_TASK GOAL_
In the records below, find the line containing "wall art: none", then print it and every following line exactly, through the last, without pictures.

Household object change records
/---

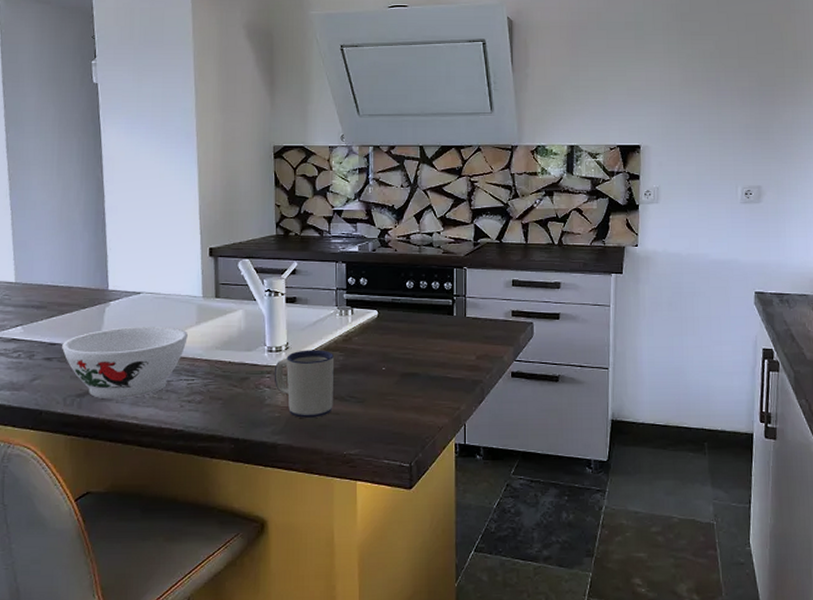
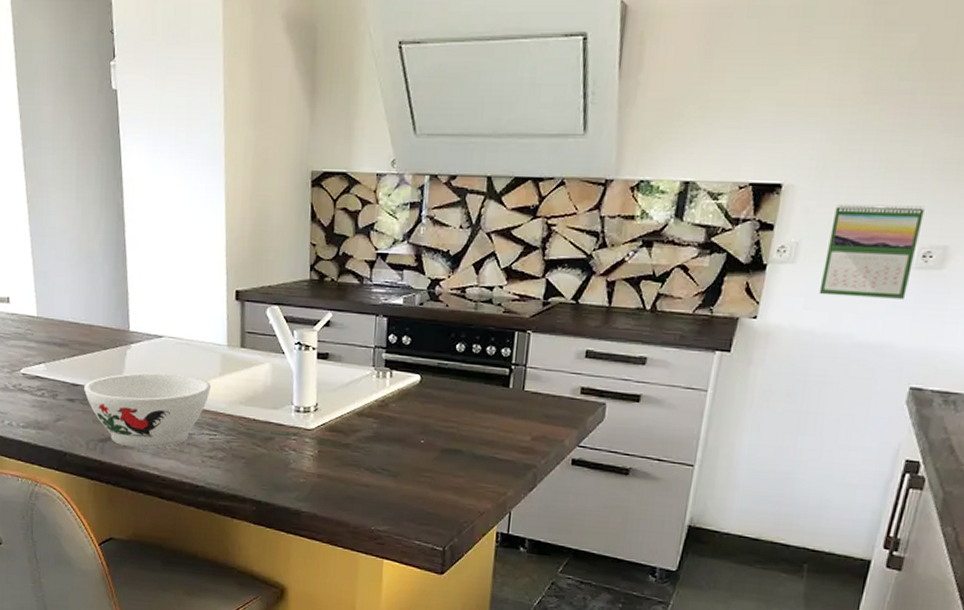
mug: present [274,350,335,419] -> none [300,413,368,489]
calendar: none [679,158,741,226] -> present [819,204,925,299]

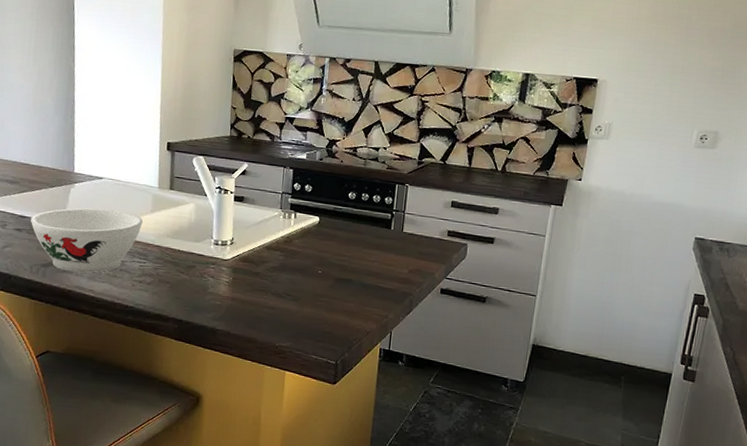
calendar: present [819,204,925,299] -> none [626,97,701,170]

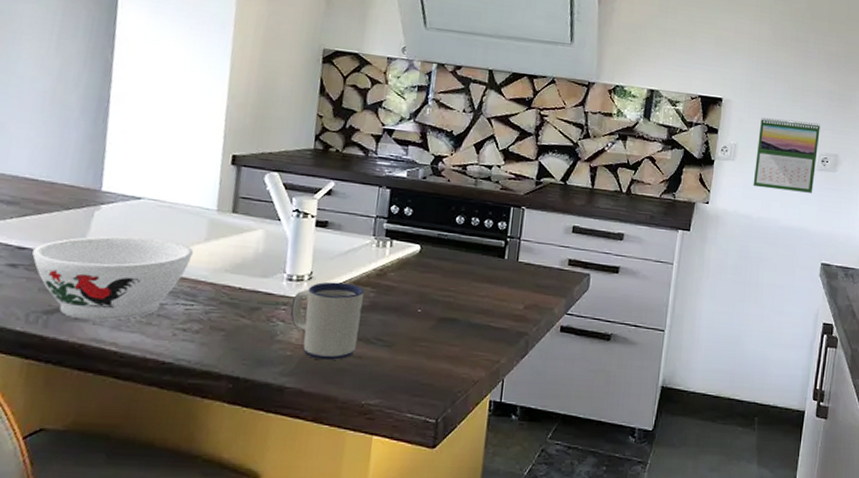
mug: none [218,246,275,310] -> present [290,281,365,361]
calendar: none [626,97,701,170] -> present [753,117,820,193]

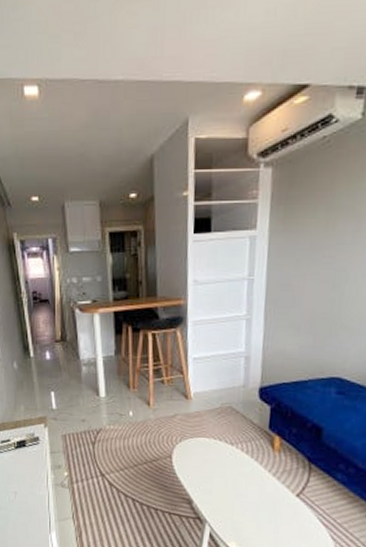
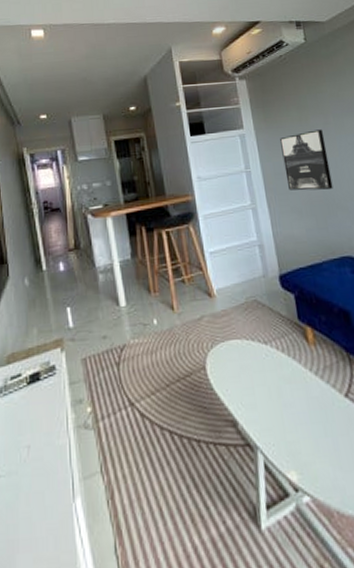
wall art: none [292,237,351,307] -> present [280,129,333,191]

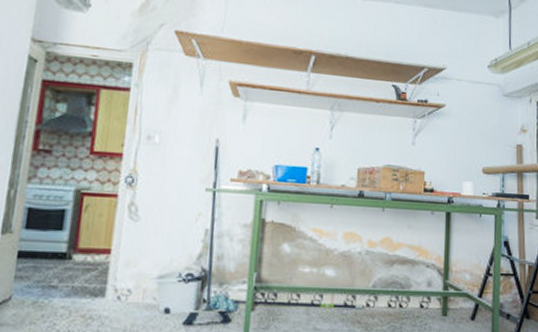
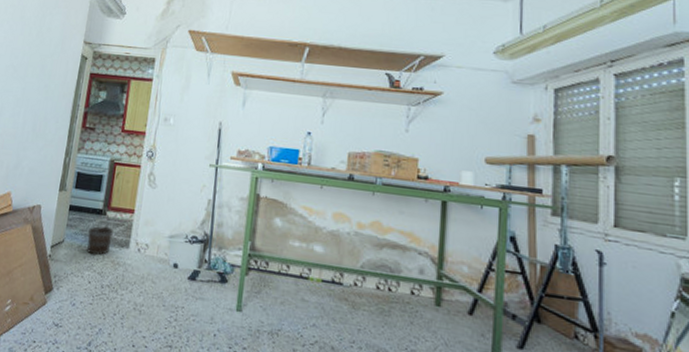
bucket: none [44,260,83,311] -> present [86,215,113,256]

\---

_EXERCISE SOLUTION_
wall art: none [292,237,351,307] -> present [280,129,333,191]

bucket: none [44,260,83,311] -> present [86,215,113,256]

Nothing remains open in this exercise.